Ils sont plus de 300 à s'être succédé à la barre depuis un mois et demi. Des pères, des mères, des frères des sœurs, des maris, des femmes, et bien sûr des victimes directes. Alain, père de famille, est l'un des derniers proches des victimes des attentats de Paris à être venu témoigner au procès. Des témoignages tous plus émouvants les uns que les autres.
Parmi les témoignages qui m'ont le plus marquée, ce sont ceux des enfants, car il y en avait au Bataclan. Je pense à cet enfant de 5 ans, caché sous un corps sans vie. Sa mère et sa grand-mère sont mortes ce soir-là. C'est un policier de la Bac qui a fini par voir les petites jambes qui s'agitent dans la fosse, une petite tête avec un casque antibruit sur les oreilles. Le policier l'a pris dans les bras, il lui a mis son blouson sur la tête pour ne pas qu'il voit l'horreur autour de lui et le petit garçon lui a dit : "Vous êtes gentil monsieur, vous êtes gentil".
Je pense aussi à tous les parents qui sont venus raconter comment ils ont dû trouver les mots. Ce petit garçon à qui on a dit que son papa était parti dans une fusée sur une étoile. Il a tout de suite compris que son père était mort, mais à chaque fois que le ciel devenait noir, il avait peur que son papa se fasse mal en tombant du ciel, de très haut.
Personne n'a jamais vécu un tel drame, et Dieu sait que les assises, c'est toujours une sacrée plongée dans les abîmes. Il faut imaginer que chaque témoignage est d'une puissance... Tous les rescapés ont l'air de revenir de l'enfer. Chaque jour jusqu'à tard le soir, nos carnets se remplissent de mots de mort, de râles d'agonie, de souffrances infinies. Il y a cette culpabilité du survivant qui hante aussi tout le monde. La culpabilité de ne pas avoir pu aider celui qui tendait la main, la culpabilité d'avoir laissé quelqu'un derrière soi.
Bref, ce mois, on l'a un peu traversé en apnée. Et je crois que cela vaut aussi pour tous ceux qui sont assis dans cette cour d'assises. On a vu des avocats de la défense essuyer une larme... Et puis on les oublie souvent, mais il faut penser aux interprètes qui passent toute la journée à traduire ces récits aux accusés.
Ce procès est-il vraiment utile ? La question peut choquer, mais on se l'est posée nous aussi journalistes, au tout début de ce procès. La Cour d'assises est quand même là pour une chose : juger les 14 accusés. Alors est-ce que c'est vraiment la place des parties civiles de raconter encore et encore ? Mais je dois dire que ce mois de témoignages a tout changé. C'est une chose de lire un dossier judiciaire, ça en est une autre d'entendre la terreur seconde par seconde. Il y autant de 13 novembre que de victimes.

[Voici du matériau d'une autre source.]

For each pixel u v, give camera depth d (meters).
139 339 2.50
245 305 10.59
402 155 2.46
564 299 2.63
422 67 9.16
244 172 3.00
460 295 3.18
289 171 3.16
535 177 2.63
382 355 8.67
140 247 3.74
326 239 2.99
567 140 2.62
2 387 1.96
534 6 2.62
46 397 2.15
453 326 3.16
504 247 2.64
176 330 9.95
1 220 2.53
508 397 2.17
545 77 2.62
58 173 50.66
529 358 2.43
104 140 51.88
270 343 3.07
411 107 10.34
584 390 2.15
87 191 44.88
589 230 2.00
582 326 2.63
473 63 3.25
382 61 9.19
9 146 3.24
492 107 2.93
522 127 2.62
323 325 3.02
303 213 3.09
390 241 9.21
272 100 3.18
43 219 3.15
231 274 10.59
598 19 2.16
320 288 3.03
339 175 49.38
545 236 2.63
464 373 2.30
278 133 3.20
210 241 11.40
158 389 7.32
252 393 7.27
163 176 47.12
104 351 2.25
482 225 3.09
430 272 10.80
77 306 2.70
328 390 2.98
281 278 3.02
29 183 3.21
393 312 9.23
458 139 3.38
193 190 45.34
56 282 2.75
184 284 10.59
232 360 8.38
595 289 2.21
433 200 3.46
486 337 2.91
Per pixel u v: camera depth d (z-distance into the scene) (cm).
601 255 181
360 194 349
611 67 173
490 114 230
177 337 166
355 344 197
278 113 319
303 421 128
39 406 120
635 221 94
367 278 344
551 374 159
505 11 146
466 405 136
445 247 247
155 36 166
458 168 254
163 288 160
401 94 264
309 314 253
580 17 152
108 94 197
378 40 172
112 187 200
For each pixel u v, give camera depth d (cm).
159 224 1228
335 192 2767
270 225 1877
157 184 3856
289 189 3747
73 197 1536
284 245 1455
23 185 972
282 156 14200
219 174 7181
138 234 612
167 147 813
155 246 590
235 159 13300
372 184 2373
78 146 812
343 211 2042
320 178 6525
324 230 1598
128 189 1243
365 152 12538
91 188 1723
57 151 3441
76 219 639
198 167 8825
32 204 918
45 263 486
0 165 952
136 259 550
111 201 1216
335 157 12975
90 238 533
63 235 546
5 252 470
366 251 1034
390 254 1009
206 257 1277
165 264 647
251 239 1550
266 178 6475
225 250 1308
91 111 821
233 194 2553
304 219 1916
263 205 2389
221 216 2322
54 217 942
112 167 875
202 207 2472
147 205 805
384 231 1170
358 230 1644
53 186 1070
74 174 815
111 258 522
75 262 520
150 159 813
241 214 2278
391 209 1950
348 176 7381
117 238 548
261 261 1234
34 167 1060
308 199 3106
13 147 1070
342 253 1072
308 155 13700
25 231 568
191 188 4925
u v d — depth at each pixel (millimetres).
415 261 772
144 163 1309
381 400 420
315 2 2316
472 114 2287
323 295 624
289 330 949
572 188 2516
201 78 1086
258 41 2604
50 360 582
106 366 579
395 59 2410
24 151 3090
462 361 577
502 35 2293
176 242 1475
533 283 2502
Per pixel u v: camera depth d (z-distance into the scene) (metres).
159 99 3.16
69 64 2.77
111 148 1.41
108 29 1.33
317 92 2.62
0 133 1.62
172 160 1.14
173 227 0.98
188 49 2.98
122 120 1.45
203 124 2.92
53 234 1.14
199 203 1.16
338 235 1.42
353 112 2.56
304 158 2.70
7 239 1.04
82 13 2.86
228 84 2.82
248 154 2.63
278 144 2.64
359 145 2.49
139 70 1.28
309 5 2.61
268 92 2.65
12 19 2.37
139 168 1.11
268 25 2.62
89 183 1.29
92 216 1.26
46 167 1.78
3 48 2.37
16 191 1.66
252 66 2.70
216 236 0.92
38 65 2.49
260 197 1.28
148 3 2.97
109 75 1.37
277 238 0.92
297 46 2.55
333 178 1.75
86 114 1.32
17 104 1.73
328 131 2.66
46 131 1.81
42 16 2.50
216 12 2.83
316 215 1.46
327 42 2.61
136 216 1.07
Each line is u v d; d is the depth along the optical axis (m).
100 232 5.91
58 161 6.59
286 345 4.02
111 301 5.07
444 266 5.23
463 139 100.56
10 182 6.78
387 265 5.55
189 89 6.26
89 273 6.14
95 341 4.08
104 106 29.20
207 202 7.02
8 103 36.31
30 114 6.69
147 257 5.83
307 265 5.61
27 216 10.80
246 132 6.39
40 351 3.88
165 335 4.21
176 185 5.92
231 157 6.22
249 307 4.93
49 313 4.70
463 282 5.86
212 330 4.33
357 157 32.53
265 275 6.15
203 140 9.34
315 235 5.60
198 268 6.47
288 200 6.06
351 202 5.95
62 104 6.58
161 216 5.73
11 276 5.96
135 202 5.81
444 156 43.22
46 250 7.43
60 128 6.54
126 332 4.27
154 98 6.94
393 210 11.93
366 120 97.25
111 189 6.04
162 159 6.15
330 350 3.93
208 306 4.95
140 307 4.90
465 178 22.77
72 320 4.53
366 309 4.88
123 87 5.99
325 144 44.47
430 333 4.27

Et je crois que c'est justement cette masse de récits qui fait qu'on commence à toucher du doigt l'horreur des faits. Puis, on pourrait croire qu'on sait tout 6 ans après. Mais en réalité, ce procès permet de reconstruire le puzzle. Des rescapés qui cherchent l'inconnu qui les a aidés, d'autres qui ont besoin de savoir si leur compagnon d'infortune a survécu, où était mon mari ? A-t-il souffert ? Il y a des appels à témoin tous les jours.
Les accusés, eux, réagissent très peu. Il faut dire que ce n'était pas leur moment. Ils ne sont pas censés prendre la parole avant mardi et c'est là que le procès en tant que tel va commencer. La Cour va examiner les personnalités des accusés, leur parcours de vie... Les interrogatoires, eux, ne sont pas attendus avant l'an prochain, en janvier. C'est vous dire à quel point nous sommes partis dans un marathon.
Pour l'instant, la plupart des accusés se taisent donc. Salah Abdeslam, lui, fait quelques saillies sur la religion de temps à autre. Mais ce qui est sûr, c'est qu'il n'a pas l'air d'être bouleversé par ce qui se joue depuis un mois. Son voisin dans le box, Mohamed Abrini, lui, a eu le don d'agacer la salle. Il s'est plaint de ne pas pouvoir parler avec Abdeslam pendant les suspensions d'audience : "Ça fait six ans que j’ai pas vu mon pote". "Ca fait 6 ans que je ne vois plus mon mari", lui a rétorqué une jeune veuve, "et je ne le verrai plus jamais".